═══ The input ═══

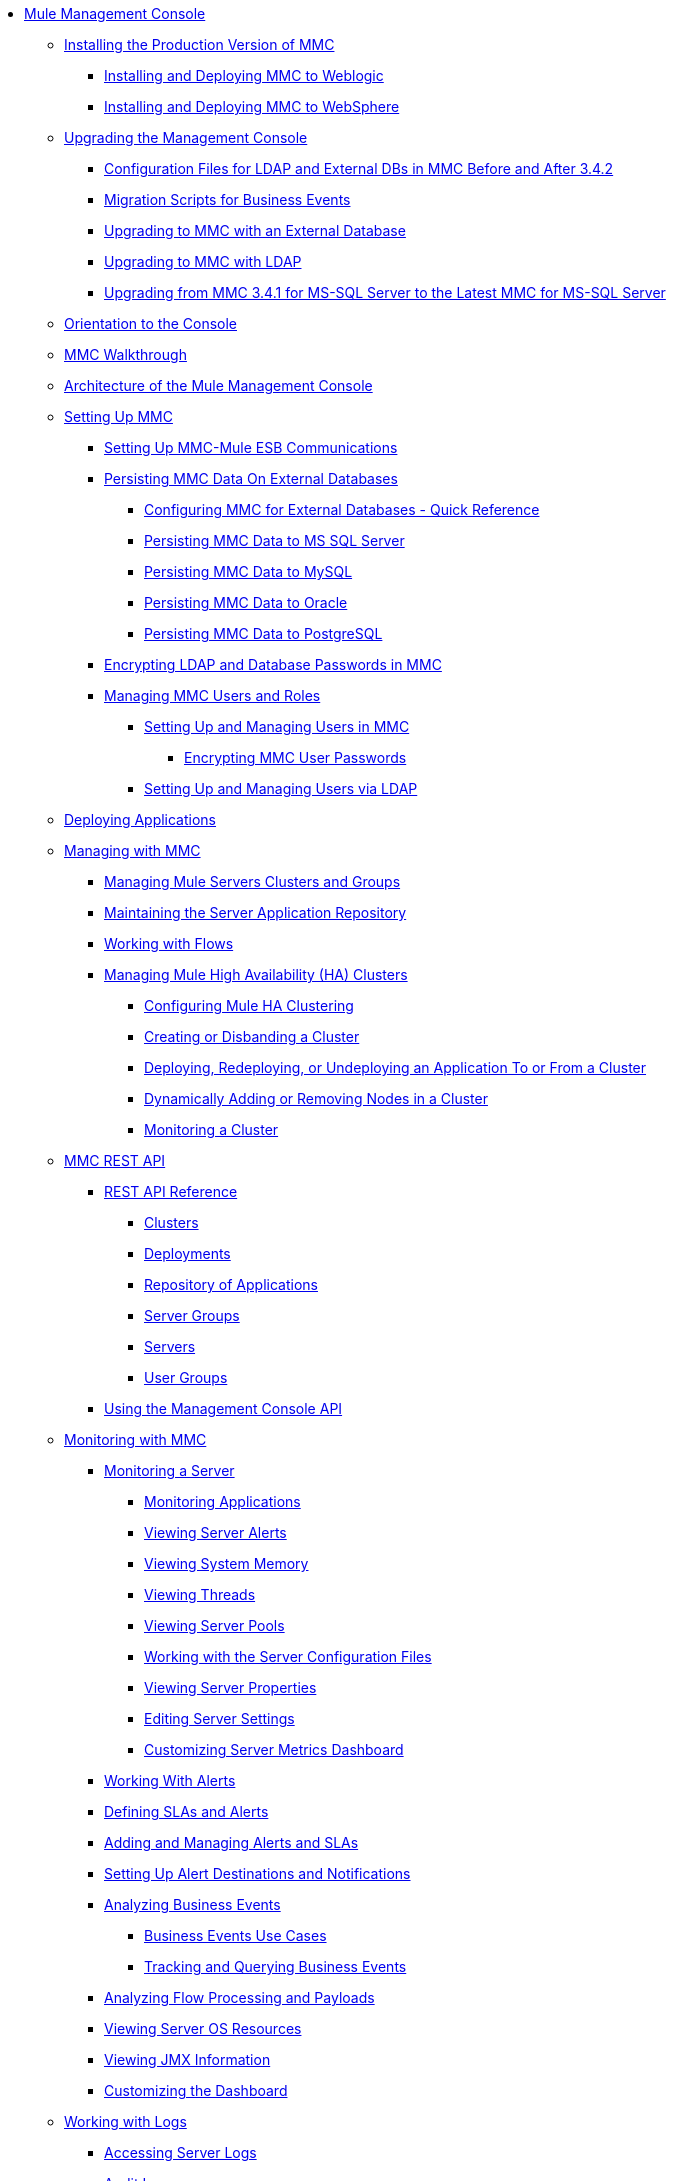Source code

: // TOC File

* link:/mule-management-console/v/3.7/index[Mule Management Console]
** link:/mule-management-console/v/3.7/installing-the-production-version-of-mmc[Installing the Production Version of MMC]
*** link:/mule-management-console/v/3.7/installing-and-deploying-mmc-to-weblogic[Installing and Deploying MMC to Weblogic]
*** link:/mule-management-console/v/3.7/installing-and-deploying-mmc-to-websphere[Installing and Deploying MMC to WebSphere]
** link:/mule-management-console/v/3.7/upgrading-the-management-console[Upgrading the Management Console]
*** link:/mule-management-console/v/3.7/configuration-files-for-ldap-and-external-dbs-in-mmc-before-and-after-3.4.2[Configuration Files for LDAP and External DBs in MMC Before and After 3.4.2]
*** link:/mule-management-console/v/3.7/migration-scripts-for-business-events[Migration Scripts for Business Events]
*** link:/mule-management-console/v/3.7/upgrading-to-mmc-with-an-external-database[Upgrading to MMC with an External Database]
*** link:/mule-management-console/v/3.7/upgrading-to-mmc-with-ldap[Upgrading to MMC with LDAP]
*** link:/mule-management-console/v/3.7/upgrading-from-mmc-3.4.1-for-ms-sql-server-to-latest-mmc-for-ms-sql-server[Upgrading from MMC 3.4.1 for MS-SQL Server to the Latest MMC for MS-SQL Server]
** link:/mule-management-console/v/3.7/orientation-to-the-console[Orientation to the Console]
** link:/mule-management-console/v/3.7/mmc-walkthrough[MMC Walkthrough]
** link:/mule-management-console/v/3.7/architecture-of-the-mule-management-console[Architecture of the Mule Management Console]
** link:/mule-management-console/v/3.7/setting-up-mmc[Setting Up MMC]
*** link:/mule-management-console/v/3.7/setting-up-mmc-mule-esb-communications[Setting Up MMC-Mule ESB Communications]
*** link:/mule-management-console/v/3.7/persisting-mmc-data-on-external-databases[Persisting MMC Data On External Databases]
**** link:/mule-management-console/v/3.7/configuring-mmc-for-external-databases-quick-reference[Configuring MMC for External Databases - Quick Reference]
**** link:/mule-management-console/v/3.7/persisting-mmc-data-to-ms-sql-server[Persisting MMC Data to MS SQL Server]
**** link:/mule-management-console/v/3.7/persisting-mmc-data-to-mysql[Persisting MMC Data to MySQL]
**** link:/mule-management-console/v/3.7/persisting-mmc-data-to-oracle[Persisting MMC Data to Oracle]
**** link:/mule-management-console/v/3.7/persisting-mmc-data-to-postgresql[Persisting MMC Data to PostgreSQL]
*** link:/mule-management-console/v/3.7/encrypting-ldap-and-database-passwords-in-mmc[Encrypting LDAP and Database Passwords in MMC]
*** link:/mule-management-console/v/3.7/managing-mmc-users-and-roles[Managing MMC Users and Roles]
**** link:/mule-management-console/v/3.7/setting-up-and-managing-users-in-mmc[Setting Up and Managing Users in MMC]
***** link:/mule-management-console/v/3.7/encrypting-mmc-user-passwords[Encrypting MMC User Passwords]
**** link:/mule-management-console/v/3.7/setting-up-and-managing-users-via-ldap[Setting Up and Managing Users via LDAP]
** link:/mule-management-console/v/3.7/deploying-applications[Deploying Applications]
** link:/mule-management-console/v/3.7/managing-with-mmc[Managing with MMC]
*** link:/mule-management-console/v/3.7/managing-mule-servers-clusters-and-groups[Managing Mule Servers Clusters and Groups]
*** link:/mule-management-console/v/3.7/maintaining-the-server-application-repository[Maintaining the Server Application Repository]
*** link:/mule-management-console/v/3.7/working-with-flows[Working with Flows]
*** link:/mule-management-console/v/3.7/managing-mule-high-availability-ha-clusters[Managing Mule High Availability (HA) Clusters]
**** link:/mule-management-console/v/3.7/configuring-mule-ha-clustering[Configuring Mule HA Clustering]
**** link:/mule-management-console/v/3.7/creating-or-disbanding-a-cluster[Creating or Disbanding a Cluster]
**** link:/mule-management-console/v/3.7/deploying-redeploying-or-undeploying-an-application-to-or-from-a-cluster[Deploying, Redeploying, or Undeploying an Application To or From a Cluster]
**** link:/mule-management-console/v/3.7/dynamically-adding-or-removing-nodes-in-a-cluster[Dynamically Adding or Removing Nodes in a Cluster]
**** link:/mule-management-console/v/3.7/monitoring-a-cluster[Monitoring a Cluster]
** link:/mule-management-console/v/3.7/mmc-rest-api[MMC REST API]
*** link:/mule-management-console/v/3.7/rest-api-reference[REST API Reference]
**** link:/mule-management-console/v/3.7/clusters[Clusters]
**** link:/mule-management-console/v/3.7/deployments[Deployments]
**** link:/mule-management-console/v/3.7/repository-of-applications[Repository of Applications]
**** link:/mule-management-console/v/3.7/server-groups[Server Groups]
**** link:/mule-management-console/v/3.7/servers[Servers]
**** link:/mule-management-console/v/3.7/user-groups[User Groups]
*** link:/mule-management-console/v/3.7/using-the-management-console-api[Using the Management Console API]
** link:/mule-management-console/v/3.7/monitoring-with-mmc[Monitoring with MMC]
*** link:/mule-management-console/v/3.7/monitoring-a-server[Monitoring a Server]
**** link:/mule-management-console/v/3.7/monitoring-applications[Monitoring Applications]
**** link:/mule-management-console/v/3.7/viewing-server-alerts[Viewing Server Alerts]
**** link:/mule-management-console/v/3.7/viewing-system-memory[Viewing System Memory]
**** link:/mule-management-console/v/3.7/viewing-threads[Viewing Threads]
**** link:/mule-management-console/v/3.7/viewing-server-pools[Viewing Server Pools]
**** link:/mule-management-console/v/3.7/working-with-the-server-configuration-files[Working with the Server Configuration Files]
**** link:/mule-management-console/v/3.7/viewing-server-properties[Viewing Server Properties]
**** link:/mule-management-console/v/3.7/editing-server-settings[Editing Server Settings]
**** link:/mule-management-console/v/3.7/customizing-server-metrics-dashboard[Customizing Server Metrics Dashboard]
*** link:/mule-management-console/v/3.7/working-with-alerts[Working With Alerts]
*** link:/mule-management-console/v/3.7/defining-slas-and-alerts[Defining SLAs and Alerts]
*** link:/mule-management-console/v/3.7/adding-and-managing-alerts-and-slas[Adding and Managing Alerts and SLAs]
*** link:/mule-management-console/v/3.7/setting-up-alert-destinations-and-notifications[Setting Up Alert Destinations and Notifications]
*** link:/mule-management-console/v/3.7/analyzing-business-events[Analyzing Business Events]
**** link:/mule-management-console/v/3.7/business-events-use-cases[Business Events Use Cases]
**** link:/mule-management-console/v/3.7/tracking-and-querying-business-events[Tracking and Querying Business Events]
*** link:/mule-management-console/v/3.7/analyzing-flow-processing-and-payloads[Analyzing Flow Processing and Payloads]
*** link:/mule-management-console/v/3.7/viewing-server-os-resources[Viewing Server OS Resources]
*** link:/mule-management-console/v/3.7/viewing-jmx-information[Viewing JMX Information]
*** link:/mule-management-console/v/3.7/customizing-the-dashboard[Customizing the Dashboard]
** link:/mule-management-console/v/3.7/working-with-logs[Working with Logs]
*** link:/mule-management-console/v/3.7/accessing-server-logs[Accessing Server Logs]
*** link:/mule-management-console/v/3.7/audit-logs[Audit Logs]
** link:/mule-management-console/v/3.7/troubleshooting-with-mmc[Troubleshooting with MMC]
*** link:/mule-management-console/v/3.7/troubleshooting-tips[Troubleshooting Tips]
*** link:/mule-management-console/v/3.7/monitoring-and-debugging-applications[Monitoring and Debugging Applications]
**** link:/mule-management-console/v/3.7/tracking-flows[Tracking Flows]
**** link:/mule-management-console/v/3.7/analyzing-message-flows[Analyzing Message Flows]
**** link:/mule-management-console/v/3.7/debugging-message-processing[Debugging Message Processing]
**** link:/mule-management-console/v/3.7/debugging-the-loan-broker-example-application[Debugging the Loan Broker Example Application]
*** link:/mule-management-console/v/3.7/using-the-management-console-for-performance-tuning[Using the Management Console for Performance Tuning]
** link:/mule-management-console/v/3.7/automating-tasks-using-scripts[Automating Tasks Using Scripts]
*** link:/mule-management-console/v/3.7/scripting-examples[Scripting Examples]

═══

Reproduce every line in the data that has the word "installing" in it.

** link:/mule-management-console/v/3.7/installing-the-production-version-of-mmc[Installing the Production Version of MMC]
*** link:/mule-management-console/v/3.7/installing-and-deploying-mmc-to-weblogic[Installing and Deploying MMC to Weblogic]
*** link:/mule-management-console/v/3.7/installing-and-deploying-mmc-to-websphere[Installing and Deploying MMC to WebSphere]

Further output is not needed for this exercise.